Paper 2026/250

On the Concrete Hardness of LWR with a Power of Two Modulus

Abstract

LWR has been introduced by Banerjee et al. in 2012 as a deterministic variant of LWE. Since then, it has found many applications in the design of symmetric primitives and post-quantum schemes. Despite its deterministic nature, LWR is usually analyzed as LWE, under the (implicit) assumption that no improved attack can take advantage of the additional structure it provides. In this paper, we tackle this assumption in the context of power-of-two moduli and investigate the security of LWR against algebraic attacks in depth. For this purpose, we model its samples as the outputs of a vectorial Boolean function.
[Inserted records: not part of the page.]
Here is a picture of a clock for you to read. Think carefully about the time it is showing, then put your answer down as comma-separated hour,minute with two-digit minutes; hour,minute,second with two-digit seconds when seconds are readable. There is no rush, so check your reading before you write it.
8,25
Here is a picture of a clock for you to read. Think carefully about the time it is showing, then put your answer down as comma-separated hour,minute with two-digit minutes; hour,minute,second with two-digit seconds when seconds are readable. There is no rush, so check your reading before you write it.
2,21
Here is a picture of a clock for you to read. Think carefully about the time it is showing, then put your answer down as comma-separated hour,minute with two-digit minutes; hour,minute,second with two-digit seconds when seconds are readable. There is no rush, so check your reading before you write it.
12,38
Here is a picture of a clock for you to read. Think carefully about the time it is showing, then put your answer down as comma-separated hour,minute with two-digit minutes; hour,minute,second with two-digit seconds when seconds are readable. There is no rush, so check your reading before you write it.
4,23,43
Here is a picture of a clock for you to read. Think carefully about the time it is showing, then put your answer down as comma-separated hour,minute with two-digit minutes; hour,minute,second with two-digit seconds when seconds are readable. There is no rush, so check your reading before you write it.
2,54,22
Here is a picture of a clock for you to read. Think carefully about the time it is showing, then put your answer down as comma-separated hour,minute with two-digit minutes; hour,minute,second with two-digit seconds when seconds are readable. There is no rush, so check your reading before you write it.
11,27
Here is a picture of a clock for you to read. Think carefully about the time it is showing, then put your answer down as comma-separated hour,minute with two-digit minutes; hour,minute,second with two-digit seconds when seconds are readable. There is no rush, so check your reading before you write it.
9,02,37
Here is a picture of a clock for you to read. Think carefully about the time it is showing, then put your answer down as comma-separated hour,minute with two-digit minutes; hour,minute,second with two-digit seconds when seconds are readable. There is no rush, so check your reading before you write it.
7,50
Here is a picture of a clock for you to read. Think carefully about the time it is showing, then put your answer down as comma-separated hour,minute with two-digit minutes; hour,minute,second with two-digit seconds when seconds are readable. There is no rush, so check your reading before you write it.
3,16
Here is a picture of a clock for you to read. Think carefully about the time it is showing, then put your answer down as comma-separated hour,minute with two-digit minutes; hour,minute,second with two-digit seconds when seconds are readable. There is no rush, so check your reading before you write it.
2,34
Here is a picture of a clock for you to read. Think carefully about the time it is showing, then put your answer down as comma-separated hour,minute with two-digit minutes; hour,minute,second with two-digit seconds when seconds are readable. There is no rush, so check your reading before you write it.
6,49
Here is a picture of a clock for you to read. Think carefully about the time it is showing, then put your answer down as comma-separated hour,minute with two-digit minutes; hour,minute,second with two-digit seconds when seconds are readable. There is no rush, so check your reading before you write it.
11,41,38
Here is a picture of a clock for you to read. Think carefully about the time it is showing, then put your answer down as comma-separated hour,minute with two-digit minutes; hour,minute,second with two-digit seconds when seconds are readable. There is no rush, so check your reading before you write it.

We first observe that there are corner cases where the state-of-the-art linearisation attack of Arora & Ge does not apply. In contrast, we propose the first LWR-specific attack, which applies in any parameter regime as long as the modulus is a power of two. We combine analyses of standard criteria such as the algebraic degree and the number of monomials in the secret with an analysis of the algebraic normal form, that we are able to express exactly in a compact representation by leveraging group action theory. Our results exhibit specificities in the structure of LWR that we are able to exploit. They allow refining and strengthening the understanding of this important problem, and systematically improve over the attack of Arora & Ge. They also put forward new tools for (symmetric) cryptanalysis, which we believe can be of independent interest.